The rainforest never
stops: 24 x 7. 365 days a year. The forest floor is dark and damp,
covered in fallen leaves and decaying wood giving a distinctly
autumnal feel (if you ignore the heat and humidity that is!). But it
is precisely this constant decay that provides the fuel for the
forest's perpetual Spring; every day new leaves and flowers burst
from the canopy in a race to get closest to the streaming sunlight.
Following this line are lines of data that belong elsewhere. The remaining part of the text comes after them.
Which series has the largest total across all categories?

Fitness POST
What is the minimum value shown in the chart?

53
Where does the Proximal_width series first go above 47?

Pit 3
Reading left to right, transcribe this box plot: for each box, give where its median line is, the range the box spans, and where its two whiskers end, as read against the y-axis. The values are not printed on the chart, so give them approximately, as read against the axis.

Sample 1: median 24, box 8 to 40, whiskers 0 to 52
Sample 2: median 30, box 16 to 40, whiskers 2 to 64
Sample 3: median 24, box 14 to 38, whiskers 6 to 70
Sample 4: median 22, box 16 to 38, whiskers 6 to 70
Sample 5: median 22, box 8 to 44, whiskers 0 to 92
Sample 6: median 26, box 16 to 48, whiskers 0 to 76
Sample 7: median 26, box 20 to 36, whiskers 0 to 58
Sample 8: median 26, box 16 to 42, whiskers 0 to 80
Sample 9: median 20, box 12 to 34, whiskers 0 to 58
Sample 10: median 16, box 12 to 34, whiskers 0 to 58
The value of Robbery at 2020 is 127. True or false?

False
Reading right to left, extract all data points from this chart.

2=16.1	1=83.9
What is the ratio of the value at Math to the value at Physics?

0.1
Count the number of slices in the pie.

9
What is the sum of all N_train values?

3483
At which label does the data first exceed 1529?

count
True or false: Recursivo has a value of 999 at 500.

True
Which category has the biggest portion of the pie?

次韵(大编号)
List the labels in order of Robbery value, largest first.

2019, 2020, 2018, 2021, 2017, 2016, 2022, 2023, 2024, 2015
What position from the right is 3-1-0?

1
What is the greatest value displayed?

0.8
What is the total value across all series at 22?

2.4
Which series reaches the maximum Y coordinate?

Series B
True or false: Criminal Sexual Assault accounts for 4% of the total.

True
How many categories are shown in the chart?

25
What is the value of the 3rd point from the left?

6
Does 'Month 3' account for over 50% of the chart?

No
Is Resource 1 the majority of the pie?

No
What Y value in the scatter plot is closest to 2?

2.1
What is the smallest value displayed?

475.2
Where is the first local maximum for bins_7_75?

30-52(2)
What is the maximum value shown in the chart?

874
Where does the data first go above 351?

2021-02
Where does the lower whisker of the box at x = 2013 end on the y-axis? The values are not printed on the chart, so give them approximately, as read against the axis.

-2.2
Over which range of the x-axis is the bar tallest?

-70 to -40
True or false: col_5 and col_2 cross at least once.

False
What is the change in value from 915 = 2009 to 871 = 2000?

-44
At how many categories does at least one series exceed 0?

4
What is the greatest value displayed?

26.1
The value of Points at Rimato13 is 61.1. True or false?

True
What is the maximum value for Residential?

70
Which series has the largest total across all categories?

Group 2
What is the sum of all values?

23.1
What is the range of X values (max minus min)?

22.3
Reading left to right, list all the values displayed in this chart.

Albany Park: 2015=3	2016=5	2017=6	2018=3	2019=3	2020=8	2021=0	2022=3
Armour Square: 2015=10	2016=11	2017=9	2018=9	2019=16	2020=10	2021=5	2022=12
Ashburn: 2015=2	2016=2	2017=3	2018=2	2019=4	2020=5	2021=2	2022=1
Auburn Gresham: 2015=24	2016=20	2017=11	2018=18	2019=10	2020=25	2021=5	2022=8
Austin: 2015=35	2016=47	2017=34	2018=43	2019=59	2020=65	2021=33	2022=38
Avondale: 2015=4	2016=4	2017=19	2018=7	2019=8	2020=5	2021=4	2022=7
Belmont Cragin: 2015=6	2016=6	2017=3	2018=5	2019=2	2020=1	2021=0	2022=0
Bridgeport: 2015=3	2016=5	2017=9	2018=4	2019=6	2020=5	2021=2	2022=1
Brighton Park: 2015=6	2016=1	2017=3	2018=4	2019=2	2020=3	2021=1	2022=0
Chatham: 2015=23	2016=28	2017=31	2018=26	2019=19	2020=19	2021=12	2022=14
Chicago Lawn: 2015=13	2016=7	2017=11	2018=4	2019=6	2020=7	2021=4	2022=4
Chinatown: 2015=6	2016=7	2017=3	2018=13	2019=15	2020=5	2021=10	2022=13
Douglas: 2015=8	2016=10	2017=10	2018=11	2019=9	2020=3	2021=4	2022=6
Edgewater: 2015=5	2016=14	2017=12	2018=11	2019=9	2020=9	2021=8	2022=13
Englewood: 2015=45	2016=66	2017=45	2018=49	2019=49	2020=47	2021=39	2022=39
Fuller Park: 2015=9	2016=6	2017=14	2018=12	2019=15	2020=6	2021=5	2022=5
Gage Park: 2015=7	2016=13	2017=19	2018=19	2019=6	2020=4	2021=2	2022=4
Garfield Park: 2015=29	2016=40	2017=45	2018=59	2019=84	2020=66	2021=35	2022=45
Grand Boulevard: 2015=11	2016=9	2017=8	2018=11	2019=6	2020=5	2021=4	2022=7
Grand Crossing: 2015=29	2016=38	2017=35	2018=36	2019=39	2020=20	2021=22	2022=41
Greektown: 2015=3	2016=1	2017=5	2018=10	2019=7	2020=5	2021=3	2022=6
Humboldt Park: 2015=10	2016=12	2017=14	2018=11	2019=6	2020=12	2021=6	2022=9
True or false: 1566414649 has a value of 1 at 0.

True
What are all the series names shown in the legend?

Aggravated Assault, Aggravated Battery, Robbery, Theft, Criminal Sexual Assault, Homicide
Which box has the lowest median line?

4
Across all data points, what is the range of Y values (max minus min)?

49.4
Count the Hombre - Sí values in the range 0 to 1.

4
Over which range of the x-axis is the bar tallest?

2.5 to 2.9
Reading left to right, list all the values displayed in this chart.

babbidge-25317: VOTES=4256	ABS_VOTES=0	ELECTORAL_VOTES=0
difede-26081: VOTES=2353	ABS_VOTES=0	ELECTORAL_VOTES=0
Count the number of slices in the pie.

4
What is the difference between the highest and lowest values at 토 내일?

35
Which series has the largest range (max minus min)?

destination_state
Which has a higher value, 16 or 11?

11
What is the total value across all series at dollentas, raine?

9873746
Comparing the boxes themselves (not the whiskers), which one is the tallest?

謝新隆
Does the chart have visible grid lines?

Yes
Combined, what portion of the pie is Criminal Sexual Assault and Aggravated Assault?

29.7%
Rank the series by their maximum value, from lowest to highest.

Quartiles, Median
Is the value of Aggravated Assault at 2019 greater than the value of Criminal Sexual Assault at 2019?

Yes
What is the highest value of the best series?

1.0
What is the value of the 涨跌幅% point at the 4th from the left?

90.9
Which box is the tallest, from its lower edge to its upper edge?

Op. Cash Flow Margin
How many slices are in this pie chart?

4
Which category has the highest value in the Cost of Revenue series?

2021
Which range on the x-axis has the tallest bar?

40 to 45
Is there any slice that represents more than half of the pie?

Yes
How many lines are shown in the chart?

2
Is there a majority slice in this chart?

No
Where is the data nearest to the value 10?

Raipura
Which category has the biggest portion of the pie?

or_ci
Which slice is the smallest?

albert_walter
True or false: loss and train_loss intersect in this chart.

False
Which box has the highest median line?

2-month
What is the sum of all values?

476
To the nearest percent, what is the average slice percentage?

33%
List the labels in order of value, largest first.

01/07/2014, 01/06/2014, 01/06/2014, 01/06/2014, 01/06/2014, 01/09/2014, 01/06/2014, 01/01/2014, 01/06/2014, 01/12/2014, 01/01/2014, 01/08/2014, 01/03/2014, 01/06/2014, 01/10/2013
And in every strata, from floor to canopy, nature thrives in
super-size: Inch long farmer ants incessantly tidy anything that
dares to fall from above; six inch cicada join a host of insects that
buzz through the undergrowth; huge, multicoloured parrots, macaws and
toucans fill the upper regions whilst countless species of monkey
swing noisily through the highest canopy attracted by Giovanni's Dr
Doolittle like abilities. And whilst the flora and fauna are
beautiful, its the noises that will stay with me forever: The
incredible dawn bird chorus, the evening frog symphony, the
collective whine of a zillion insects, the roar of bucketing tropical
rainstorms and, in the early morning, the thunder-like chorus of
every howler monkey within a 100 mile radius!
Of course, this
stunning beauty also hides it share of danger as well. Along with
the crocodiles, piranhas, anacondas and boa constrictors these forest
are the home to predatory cats, crazed pigs and walking trees! The
tiny fire-ants which hunt in swarms; their collective bite strong
enough to kill a man. I was lucky: In my encounter with these little
termites, I only sustained a couple of bites – but believe me the
pain was excruciating. I can not begin to image how death by
1,000 of these bites
must feel. But as confirmed arachnophobes, when Giovanni told us we
were going on a spider hunt, both Karen and I came out in a cold
sweat: Jumping spiders, wandering
spiders, 30 foot webs stretching between the trees providing a
home for a million communal arachnids. And then, hiding between the
roots of a fig tree, Giovanni found a 10 inch tarantula rearing its
legs in aggression. “It won't bite you if you don't bother it”,
he said, poking the spider with a small stick – but by this stage,
Karen and I were already making our tracks back to the safety of the
lodge.
The most stunningly
beautiful ecosystem and environment anywhere on planet earth. An
ecosystem that may just provide the salvation to the almost
irreparable damage that we have all inflicted on our planet so far.
This is not just Giovanni's or even Sting's environment to protect.
It is the responsibility of each and every one of us.
Oh, and by the way,
Giovanni's grilled piranha fish tasted just divine!